Now, where the vessel is not partnership property, according to the clear weight of authority in this country, one part owner has no lien for his advances and disbursements upon the share of his coöwner. Nor does it make any difference that the part owner making such advances was also the ship's husband. In treating of this subject, Mr. Justice Curtis, in the case of the Larch, 2 Curt. 434, State, after remarking that in England the law is now settled against the existence of the lien, said:
"There has been some diversity of decision in this country, but I think it has proceeded from diversity in the views taken of the particular facts of the cases, rather than from any real difference in principles. That the owners of a vessel may be copartners in respect to that, as well as any other property, and that, when they are so, each has a lien, can not be doubted. But where no such special relation exists, where they are merely part owners, and as such tenants in common, that one has no lien on the share of another for advances, I believe to be equally clear."
3. Corporations.—
Corporations organized under state laws may be the owners of American vessels. A corporation is a legal person having an individuality distinct from all its stockholders. It is the corporation, and not the stockholders, who owns the corporation property. For that reason the Attorney General has expressed the opinion (29 Op. 188) in a case in which a vessel was owned by a corporation of the State of New York, a majority of whose stock was held by aliens and whose directors were all aliens, except three, that, under the laws, so long as the corporation was legally organized and existing as an American corporation under the laws of New York, a vessel owned by it was entitled to American registry.

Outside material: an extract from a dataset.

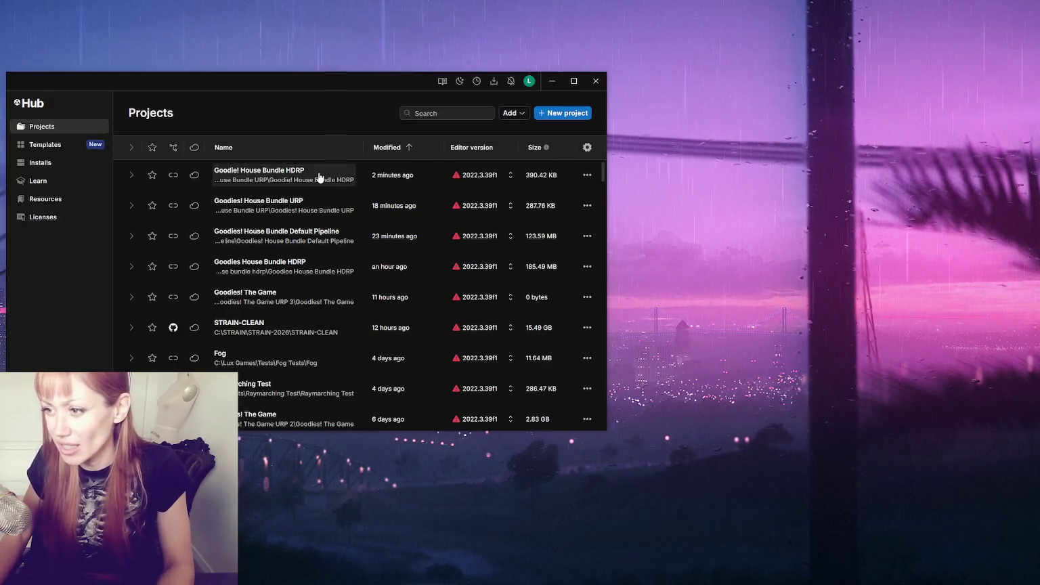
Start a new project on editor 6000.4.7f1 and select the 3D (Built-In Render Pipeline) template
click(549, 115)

It is unlawful, without obtaining permission of the Shipping Board, to place under foreign registry, a vessel owned wholly or in part by an American corporation or to transfer such vessel to any person other than a citizen (Merchant Marine Act, 1920. See Appendix), and within the meaning of that act no corporation is deemed a citizen unless the stock control and management are vested in individual Americans. To enable a corporate-owned vessel to engage in the coasting trade, 75 per cent of the interest in the corporation must be American owned.
4. Majority Interest.—
The majority interest will usually control, whether the title is in a corporation or individuals. Thus the majority may direct or change the employment of the vessel, pledge her for supplies or repairs, and employ or dismiss the master and crew. If the master be also a part-owner, the majority still has the right to remove him, unless there is a valid written agreement to the contrary. In the Orleans v. Phœbus, 11 Peters, (U. S.) 175, it appeared that Phœbus was master and owner of one-sixth of the steamboat Orleans. He alleged that he had been dispossessed by the owners of the other five sixths, who were operating the vessel against his wishes. Speaking for the Supreme Court, Justice Story said:
The majority of the owners have a right to employ the ship in such voyages as they may please; giving a stipulation to the dissenting owners for the safe return of the ship, if the latter, upon a proper libel filed in the admiralty, require it. And the minority of the owners may employ the ship in the like manner, if the majority decline to employ her at all.
Similarly Justice Clifford, in The Wm. Bagaley, 5 Wall. 377:
Even where the part owners of a ship are tenants in common, the majority in interest appoint the master and control the ship, unless they have surrendered that right by agreeing in the choice of the ship's husband as managing owner.